Gran parte de los niños y niñas de este planeta, los nacidos a partir del año 2.000, tienen móviles casi que desde que hicieron su primera comunión y desde los doce años tienen en sus manos un aparato que les ofrece de todo al alcance de un click gracias a los contenidos gratuitos que les ofrecen de forma constante las redes sociales a cambio de su tiempo y de sus datos más personales.
Esta tentación imposible de resistir les convierte, en muy pocos años, en adictos a las pantallas que pasan cuatro y cinco horas diarias delante de ellas, consumiendo contenidos exageradamente impropios para sus edades y destrozando sus incipientes capacidades críticas de comprensión, como sabe cualquier profesor de secundaria o de universidad que sea un poco honesto con lo que está observando estos años.
Pero, como te digo, se percibe un cambio que es fruto de un malestar digital que se extiende y que es fruto de la caída de un velo. Nos hemos dado cuenta de que el paraíso que nos prometían las tecnológicas a cambio de nuestros datos tiene un reverso tóxico que está reventando las habilidades críticas de los más jóvenes (y también de muchos mayores) y que nos obliga a pararnos a decidir cómo tiene que ser nuestra relación con las pantallas. Y, por esta razón, con mayor frecuencia, exigimos a las tecnológicas que sean más responsables si no quieren ser sancionados con la dureza que se merecen y le pedimos a las Administraciones que hagan algo, lo que sea, para mitigar esta plaga que ya es de todo menos silenciosa.
Quienes me conocéis, ya sabéis que no soy amigo de soluciones tan tajantes como imposibles. No soy un ludita enfurecido. Me gusta todo lo bueno que nos ofrece este mundo y ni por un segundo pensaría retirarme a un mundo ideal sin ruidos ni peligros digitales. Pero no puedo, como tú tampoco, mirar para otro lado, cuando veo lo que está pasando.
Por eso, reclamo una nueva relación con estas plataformas digitales que ya son más poderosas que los propios estados. Y, desde el pragmatismo, me sumo a todas esas voces de expertos que reclaman espacios físicos y horarios libres del teléfono móvil y de las pantallas (colegios e institutos y el mismo hogar) y quizás alguna medida más fuerte como la prohibición del uso del móvil a determinadas edades.
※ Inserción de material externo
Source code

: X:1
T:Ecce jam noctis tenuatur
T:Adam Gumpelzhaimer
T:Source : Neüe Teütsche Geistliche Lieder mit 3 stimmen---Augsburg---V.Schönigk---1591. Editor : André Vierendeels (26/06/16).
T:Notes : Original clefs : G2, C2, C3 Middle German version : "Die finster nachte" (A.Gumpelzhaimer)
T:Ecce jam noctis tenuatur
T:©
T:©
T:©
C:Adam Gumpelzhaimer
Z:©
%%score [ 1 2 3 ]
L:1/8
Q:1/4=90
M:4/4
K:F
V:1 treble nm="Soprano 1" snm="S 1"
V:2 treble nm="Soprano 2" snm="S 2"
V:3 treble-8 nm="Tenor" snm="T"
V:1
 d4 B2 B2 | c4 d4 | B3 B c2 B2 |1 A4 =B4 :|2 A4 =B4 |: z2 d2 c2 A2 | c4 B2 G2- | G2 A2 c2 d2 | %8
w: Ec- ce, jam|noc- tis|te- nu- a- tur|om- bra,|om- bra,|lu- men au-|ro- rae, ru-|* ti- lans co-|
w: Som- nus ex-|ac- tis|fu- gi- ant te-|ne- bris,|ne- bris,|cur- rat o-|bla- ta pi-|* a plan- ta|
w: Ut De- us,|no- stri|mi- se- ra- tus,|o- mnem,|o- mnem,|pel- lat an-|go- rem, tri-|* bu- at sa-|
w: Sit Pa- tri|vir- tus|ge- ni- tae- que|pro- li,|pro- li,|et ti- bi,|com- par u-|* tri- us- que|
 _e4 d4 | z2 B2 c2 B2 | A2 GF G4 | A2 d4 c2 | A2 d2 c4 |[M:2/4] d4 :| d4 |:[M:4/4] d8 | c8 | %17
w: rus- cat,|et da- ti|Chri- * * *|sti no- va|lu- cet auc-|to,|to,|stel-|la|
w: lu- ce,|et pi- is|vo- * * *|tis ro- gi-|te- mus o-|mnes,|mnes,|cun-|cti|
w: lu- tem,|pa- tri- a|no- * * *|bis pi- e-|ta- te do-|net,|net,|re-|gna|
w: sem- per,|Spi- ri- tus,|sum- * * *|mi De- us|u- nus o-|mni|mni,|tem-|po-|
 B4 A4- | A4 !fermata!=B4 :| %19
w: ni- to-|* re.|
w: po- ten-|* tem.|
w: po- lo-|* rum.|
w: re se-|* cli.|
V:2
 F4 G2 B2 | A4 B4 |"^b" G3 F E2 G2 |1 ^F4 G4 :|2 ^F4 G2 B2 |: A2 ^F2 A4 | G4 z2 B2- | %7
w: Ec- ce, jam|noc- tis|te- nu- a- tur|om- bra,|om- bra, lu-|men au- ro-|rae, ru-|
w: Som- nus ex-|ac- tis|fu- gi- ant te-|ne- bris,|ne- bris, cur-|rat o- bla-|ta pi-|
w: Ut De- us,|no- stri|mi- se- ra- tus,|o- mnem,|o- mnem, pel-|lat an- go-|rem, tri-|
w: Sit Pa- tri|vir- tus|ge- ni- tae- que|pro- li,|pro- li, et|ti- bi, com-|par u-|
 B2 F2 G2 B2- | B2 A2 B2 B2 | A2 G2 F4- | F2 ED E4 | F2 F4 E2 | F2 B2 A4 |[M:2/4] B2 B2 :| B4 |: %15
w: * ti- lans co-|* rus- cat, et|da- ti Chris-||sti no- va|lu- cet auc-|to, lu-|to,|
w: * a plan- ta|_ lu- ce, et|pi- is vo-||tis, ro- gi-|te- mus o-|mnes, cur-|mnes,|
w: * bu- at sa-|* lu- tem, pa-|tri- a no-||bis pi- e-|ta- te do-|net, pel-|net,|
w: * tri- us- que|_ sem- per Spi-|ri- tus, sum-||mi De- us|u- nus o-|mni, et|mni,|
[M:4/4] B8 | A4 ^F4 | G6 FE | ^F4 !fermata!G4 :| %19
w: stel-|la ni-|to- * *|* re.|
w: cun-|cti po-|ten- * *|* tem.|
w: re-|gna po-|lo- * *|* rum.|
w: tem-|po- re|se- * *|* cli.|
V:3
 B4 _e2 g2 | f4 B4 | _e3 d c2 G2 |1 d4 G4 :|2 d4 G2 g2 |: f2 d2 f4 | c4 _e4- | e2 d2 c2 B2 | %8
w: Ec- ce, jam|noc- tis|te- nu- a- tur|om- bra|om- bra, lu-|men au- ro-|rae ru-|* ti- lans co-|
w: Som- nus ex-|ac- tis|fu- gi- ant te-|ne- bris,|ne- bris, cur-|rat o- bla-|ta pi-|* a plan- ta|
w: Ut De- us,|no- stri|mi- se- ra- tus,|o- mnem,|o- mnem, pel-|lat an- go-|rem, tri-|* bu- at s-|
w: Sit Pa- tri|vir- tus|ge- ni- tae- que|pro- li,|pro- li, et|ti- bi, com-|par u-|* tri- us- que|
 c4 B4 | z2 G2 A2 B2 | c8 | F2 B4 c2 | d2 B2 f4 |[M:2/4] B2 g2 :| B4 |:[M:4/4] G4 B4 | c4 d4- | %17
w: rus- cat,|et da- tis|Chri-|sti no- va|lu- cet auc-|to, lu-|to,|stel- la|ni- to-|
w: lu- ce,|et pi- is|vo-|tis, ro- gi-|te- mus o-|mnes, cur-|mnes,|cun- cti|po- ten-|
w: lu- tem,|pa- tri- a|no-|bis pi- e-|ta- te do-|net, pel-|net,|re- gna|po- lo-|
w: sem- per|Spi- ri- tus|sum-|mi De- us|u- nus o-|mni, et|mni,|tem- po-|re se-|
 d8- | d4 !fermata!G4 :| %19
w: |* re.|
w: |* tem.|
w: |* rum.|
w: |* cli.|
Esta guerra, porque es una guerra, sólo se ganará si tomamos conciencia de la fortaleza de esos enemigos nada imaginarios que son los dueños de las redes y plataformas que están ganando billones de dólares a cambio de hacer estragos en la salud mental de los más jóvenes.
¿Crees que exagero? Pues ponte en tu lista de lecturas alguna de las entrevistas que se están publicando con motivo de la frecuente edición de un libro del psicólogo Jonathan Haidt, ‘La generación ansiosa’. en el que nos reta a relacionar la eclosión de los móviles con el pavoroso ascenso de los problemas de salud entre los niños y niñas norteamericanos.
Cuando lo hayas hecho, pregúntate si algo mismo está pasando cerca tuya y si no hay que actuar antes de que este problema se nos escape aún más.